***** Source data *****

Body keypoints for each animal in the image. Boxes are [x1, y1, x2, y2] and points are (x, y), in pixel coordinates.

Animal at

*****
***** Source data *****

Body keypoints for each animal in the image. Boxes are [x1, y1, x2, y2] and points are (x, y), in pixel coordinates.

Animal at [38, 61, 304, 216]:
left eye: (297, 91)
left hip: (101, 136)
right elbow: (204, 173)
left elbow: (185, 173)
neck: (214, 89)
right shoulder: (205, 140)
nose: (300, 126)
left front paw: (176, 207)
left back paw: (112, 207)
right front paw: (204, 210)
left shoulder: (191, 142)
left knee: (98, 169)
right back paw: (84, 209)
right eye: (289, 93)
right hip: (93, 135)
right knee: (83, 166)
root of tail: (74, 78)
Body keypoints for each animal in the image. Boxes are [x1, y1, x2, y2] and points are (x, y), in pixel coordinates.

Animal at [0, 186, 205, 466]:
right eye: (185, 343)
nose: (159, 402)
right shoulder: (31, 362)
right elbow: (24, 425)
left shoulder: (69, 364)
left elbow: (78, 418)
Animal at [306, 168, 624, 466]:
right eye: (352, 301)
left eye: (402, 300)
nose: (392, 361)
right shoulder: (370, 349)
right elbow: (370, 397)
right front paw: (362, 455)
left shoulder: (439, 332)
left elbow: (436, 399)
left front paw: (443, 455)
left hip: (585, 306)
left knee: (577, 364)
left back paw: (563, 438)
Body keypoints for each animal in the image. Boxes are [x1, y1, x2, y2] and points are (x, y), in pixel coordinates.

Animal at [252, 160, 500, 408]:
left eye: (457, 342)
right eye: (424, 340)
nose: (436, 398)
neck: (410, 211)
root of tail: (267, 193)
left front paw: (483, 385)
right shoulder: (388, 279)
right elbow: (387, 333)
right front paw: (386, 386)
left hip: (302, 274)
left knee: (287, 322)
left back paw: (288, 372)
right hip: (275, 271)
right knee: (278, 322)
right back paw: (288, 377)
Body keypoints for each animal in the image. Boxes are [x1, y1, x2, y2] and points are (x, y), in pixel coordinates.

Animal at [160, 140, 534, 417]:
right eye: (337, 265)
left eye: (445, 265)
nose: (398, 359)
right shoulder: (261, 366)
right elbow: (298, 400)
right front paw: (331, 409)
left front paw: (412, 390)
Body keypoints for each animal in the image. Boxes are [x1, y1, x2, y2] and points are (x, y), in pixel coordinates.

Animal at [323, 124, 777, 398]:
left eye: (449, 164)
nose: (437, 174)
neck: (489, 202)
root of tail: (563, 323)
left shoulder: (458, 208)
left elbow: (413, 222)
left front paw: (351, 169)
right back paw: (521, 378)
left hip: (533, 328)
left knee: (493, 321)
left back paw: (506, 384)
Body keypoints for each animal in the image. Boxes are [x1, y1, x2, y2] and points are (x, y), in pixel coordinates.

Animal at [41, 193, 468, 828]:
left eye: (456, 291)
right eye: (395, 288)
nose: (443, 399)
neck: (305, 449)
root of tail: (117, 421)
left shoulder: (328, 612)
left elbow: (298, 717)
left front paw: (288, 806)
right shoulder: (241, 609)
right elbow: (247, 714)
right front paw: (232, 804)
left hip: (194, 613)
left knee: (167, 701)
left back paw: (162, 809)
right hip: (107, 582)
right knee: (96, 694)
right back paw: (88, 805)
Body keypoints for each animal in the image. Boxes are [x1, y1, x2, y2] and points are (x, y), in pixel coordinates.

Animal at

*****
***** Source data *****

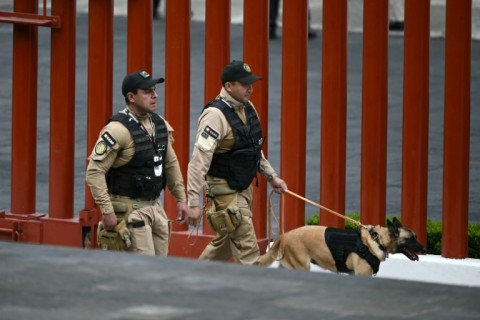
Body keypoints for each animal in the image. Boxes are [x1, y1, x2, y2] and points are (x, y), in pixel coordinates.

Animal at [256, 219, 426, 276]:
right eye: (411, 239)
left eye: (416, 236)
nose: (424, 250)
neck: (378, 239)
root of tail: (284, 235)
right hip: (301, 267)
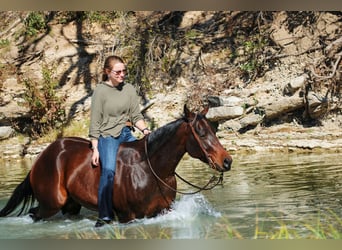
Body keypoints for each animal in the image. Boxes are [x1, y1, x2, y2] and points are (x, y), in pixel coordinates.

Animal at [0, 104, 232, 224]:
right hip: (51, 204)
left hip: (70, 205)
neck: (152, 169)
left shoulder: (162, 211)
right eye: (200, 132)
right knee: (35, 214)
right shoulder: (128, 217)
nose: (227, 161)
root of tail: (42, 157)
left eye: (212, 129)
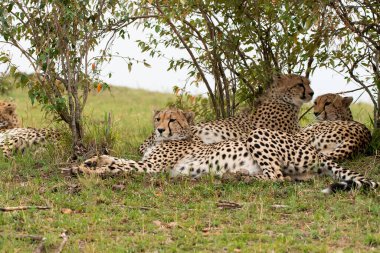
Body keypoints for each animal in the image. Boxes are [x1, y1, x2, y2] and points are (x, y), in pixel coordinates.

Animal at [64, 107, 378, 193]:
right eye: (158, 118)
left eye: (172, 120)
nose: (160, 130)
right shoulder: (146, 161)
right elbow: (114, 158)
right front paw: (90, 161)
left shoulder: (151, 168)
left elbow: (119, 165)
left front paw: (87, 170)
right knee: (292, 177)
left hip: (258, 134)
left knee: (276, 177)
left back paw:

*****

Activity: Print exactly the lines above that run from the one with "root of tail: (284, 235)" down to the one with "right front paw: (90, 161)", and omit the pictures.

Solution to this exercise:
root of tail: (284, 235)
right hip: (301, 267)
Body keypoints for each animal in the image. Boxes are [x1, y1, x2, y2] and points are (x, y), in pixel coordinates.

Animal at [0, 104, 232, 224]:
right hip: (51, 204)
left hip: (70, 205)
neck: (152, 169)
left shoulder: (162, 211)
right eye: (200, 132)
right knee: (35, 214)
right shoulder: (128, 217)
nose: (227, 161)
root of tail: (42, 157)
left eye: (212, 129)
Body keypoints for each animal in the image. Boxes are [x1, y1, x2, y2] and points are (x, y), in pixel coordinates.

Animal at [64, 107, 378, 193]:
right eye: (158, 118)
left eye: (172, 120)
nose: (160, 130)
right shoulder: (146, 161)
right elbow: (114, 158)
right front paw: (90, 161)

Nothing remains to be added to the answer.